Stuff like salary data is great for journalists like me when we’re looking for some faceless public official to baste or to write another amateur league budget analysis. And Open Data Philly has a simple and handsome interface for viewing real estate and crime data: vital stuff for someone looking to make a sensible housing investment in the least “dangerous,” fastest “changing” neighborhood.
The site’s also got maps of farmers’ markets and the city’s tree inventory. But it’s useless to someone looking for a Section 8 landlord that doesn’t abuse and/or extort tenants, for example. It’s useless to someone getting a hard time from a police officer.
You can check if your landlord’s been to court with tenants in the past at the City of Philadelphia’s Municipal Court and Philadelphia County’s Common Pleas Court at these sites:
What about results from racial bias exams people take when they apply for jobs with the Philly Police Department? Concerned residents asked about those records at a Police Advisory Commission this month. They also asked about information regarding abusive or otherwise corrupt officers.
Last year, a judge forced the City of Chicago to release over 56,000 civilian complaints lodged against Chicago police after a legal challenge. As a result, the public, journalists and defense attorneys now have a fairly comprehensive database of problem officers at their disposal.
Police records are an open government highmark. But unlike Los Angeles, Boston and New York, Philly won’t even release basic stuff like its checkbook: a list of itemized, individual expenditures. The Philadelphia City Solicitor’s Office has informally argued with Spirit News that such a release would compromise government contractors’ private information.
My point isn’t that Jim “Constitutional Police Stop” Kenney’s administration would never put this kind of stuff online. I’d be thrilled if they made this article irrelevant by doing so. My point is that the bureaucracy in place encourages the release of certain information that helps certain people. And it discourages the release of other kinds of information. The public is hungry for data outside of what the city voluntarily releases – the uncomfortable stuff.
In Philly, the Mayor’s Office itself directly hosts and funds the open government show. A firm called Azavea, which designed and mostly runs Open Data Philly also cashes close to a million dollars in government checks a year: close to half the $2.18 million in net sales they reported during that time, according to Dun & Bradstreet.
Former Mayor Michael Nutter created the City’s open government positions with a 2012 executive order. Now imagine that a future mayor takes offense to a data release that catches them from the chin up. She could kill the whole thing with another unilateral pen-stroke.
This isn’t standard.
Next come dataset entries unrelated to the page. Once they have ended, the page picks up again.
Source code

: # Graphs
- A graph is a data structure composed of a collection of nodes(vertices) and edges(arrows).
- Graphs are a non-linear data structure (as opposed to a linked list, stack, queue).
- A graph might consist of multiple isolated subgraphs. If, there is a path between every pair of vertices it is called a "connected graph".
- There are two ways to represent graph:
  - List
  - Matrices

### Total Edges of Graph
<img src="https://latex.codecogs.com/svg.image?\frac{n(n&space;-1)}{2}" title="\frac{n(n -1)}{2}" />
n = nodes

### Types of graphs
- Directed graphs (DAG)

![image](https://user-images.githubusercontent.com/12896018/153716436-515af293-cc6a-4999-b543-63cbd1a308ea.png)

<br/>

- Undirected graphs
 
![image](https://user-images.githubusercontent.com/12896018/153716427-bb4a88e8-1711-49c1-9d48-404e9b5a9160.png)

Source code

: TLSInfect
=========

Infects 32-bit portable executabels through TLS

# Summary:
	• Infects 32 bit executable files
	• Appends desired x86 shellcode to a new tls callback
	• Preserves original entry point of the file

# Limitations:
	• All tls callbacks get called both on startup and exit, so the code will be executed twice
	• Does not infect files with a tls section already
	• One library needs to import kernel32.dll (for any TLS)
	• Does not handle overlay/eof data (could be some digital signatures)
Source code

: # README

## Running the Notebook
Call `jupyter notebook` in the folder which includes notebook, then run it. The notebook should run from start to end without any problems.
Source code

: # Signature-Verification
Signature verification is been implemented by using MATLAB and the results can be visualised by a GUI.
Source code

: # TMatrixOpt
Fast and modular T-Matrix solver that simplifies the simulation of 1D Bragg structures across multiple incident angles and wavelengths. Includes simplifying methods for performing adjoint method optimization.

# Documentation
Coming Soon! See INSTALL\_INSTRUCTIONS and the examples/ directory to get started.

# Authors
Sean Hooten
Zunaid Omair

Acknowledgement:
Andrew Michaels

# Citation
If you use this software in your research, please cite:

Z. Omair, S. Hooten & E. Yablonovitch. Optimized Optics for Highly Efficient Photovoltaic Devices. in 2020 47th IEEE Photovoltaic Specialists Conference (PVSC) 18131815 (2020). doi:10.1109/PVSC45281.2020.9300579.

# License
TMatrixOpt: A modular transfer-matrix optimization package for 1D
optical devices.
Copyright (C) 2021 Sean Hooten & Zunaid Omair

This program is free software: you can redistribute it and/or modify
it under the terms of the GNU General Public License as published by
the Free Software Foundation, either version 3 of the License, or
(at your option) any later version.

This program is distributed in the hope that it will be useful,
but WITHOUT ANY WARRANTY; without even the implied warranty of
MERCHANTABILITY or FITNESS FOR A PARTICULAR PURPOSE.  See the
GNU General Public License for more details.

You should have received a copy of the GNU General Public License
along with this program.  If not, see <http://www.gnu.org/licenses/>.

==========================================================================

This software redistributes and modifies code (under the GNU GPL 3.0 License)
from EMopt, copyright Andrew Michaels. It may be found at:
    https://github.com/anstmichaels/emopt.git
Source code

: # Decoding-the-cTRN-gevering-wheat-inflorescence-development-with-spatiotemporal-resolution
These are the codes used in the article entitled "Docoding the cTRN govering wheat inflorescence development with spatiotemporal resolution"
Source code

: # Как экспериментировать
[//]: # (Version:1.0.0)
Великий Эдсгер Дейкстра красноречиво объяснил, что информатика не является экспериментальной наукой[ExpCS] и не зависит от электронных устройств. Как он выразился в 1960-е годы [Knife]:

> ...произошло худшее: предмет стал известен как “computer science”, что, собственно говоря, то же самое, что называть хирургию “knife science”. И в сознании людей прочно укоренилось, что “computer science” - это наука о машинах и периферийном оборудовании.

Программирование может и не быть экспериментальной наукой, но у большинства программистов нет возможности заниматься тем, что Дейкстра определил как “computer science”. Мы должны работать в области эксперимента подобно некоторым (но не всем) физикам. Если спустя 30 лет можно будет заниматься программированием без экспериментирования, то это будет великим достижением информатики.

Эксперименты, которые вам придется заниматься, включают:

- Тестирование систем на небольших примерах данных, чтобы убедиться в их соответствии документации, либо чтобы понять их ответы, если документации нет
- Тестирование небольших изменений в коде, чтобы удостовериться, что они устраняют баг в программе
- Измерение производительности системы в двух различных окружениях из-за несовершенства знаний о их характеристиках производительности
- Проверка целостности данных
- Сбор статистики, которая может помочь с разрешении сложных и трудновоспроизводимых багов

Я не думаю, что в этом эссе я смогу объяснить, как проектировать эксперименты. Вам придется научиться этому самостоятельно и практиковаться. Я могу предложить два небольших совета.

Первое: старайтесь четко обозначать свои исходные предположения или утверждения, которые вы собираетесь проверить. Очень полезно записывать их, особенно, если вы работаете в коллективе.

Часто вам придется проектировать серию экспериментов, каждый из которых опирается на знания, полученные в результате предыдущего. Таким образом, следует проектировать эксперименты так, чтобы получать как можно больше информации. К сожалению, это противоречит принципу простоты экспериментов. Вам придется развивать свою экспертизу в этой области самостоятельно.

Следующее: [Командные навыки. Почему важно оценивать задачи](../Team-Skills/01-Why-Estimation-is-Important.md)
Open government-related work in LA, Boston and NYC falls to controllers’ offices. As elected officials usually head those offices, they tend to enjoy some autonomy from the mayor. And city law legitimates the controller’s office, not mayoral orders. This makes those offices harder to quash.
Former Philly Chief Data Officer Mark Headd reflected on his stint at the job in a 2014 blog post shortly after he quit. “Don’t hang any pictures in your office,” he advised. He continued:
“[D]on’t get comfortable. Recognize that your time in public service is temporary… The contents of the cabinets and desk drawers are those that the previous occupant left behind. There are no decorations, few items with sentimental value, nothing to suggest permanence.”
Kenney moved some chairs around within Philly’s open government organ this year. But the changes don’t break the power line from the Mayor’s Office. Until that happens, I’m keeping a tight confetti budget for what people in those positions and their private sector friends accomplish.